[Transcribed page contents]

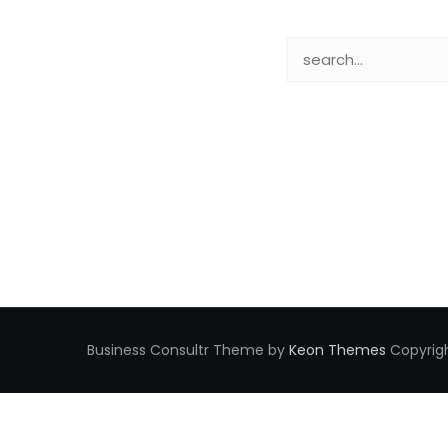
Business Consultr Theme by
Keon Themes
Copyrigh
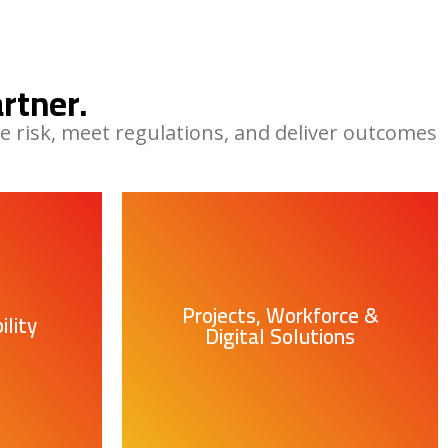
rtner.
e risk, meet regulations, and deliver outcomes
Projects, Workforce &
lity
Digital Solutions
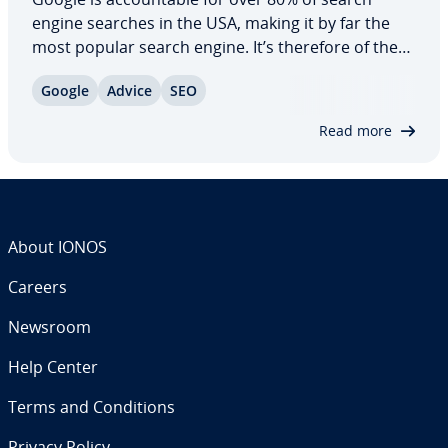
engine searches in the USA, making it by far the
most popular search engine. It’s therefore of the
utmost im­por­tance for owners of com­mer­cial
Google
Advice
SEO
internet projects to have their website ranking as
highly as possible in the search results.…
Read more
About IONOS
Careers
Newsroom
Help Center
Terms and Con­di­tions
Privacy Policy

■ **INSTRUCTIONS TO FOLLOW**: Return every line in the records that includes the string "engine".

■ **RESPONSE TO THIS TASK**:
engine searches in the USA, making it by far the
most popular search engine. It’s therefore of the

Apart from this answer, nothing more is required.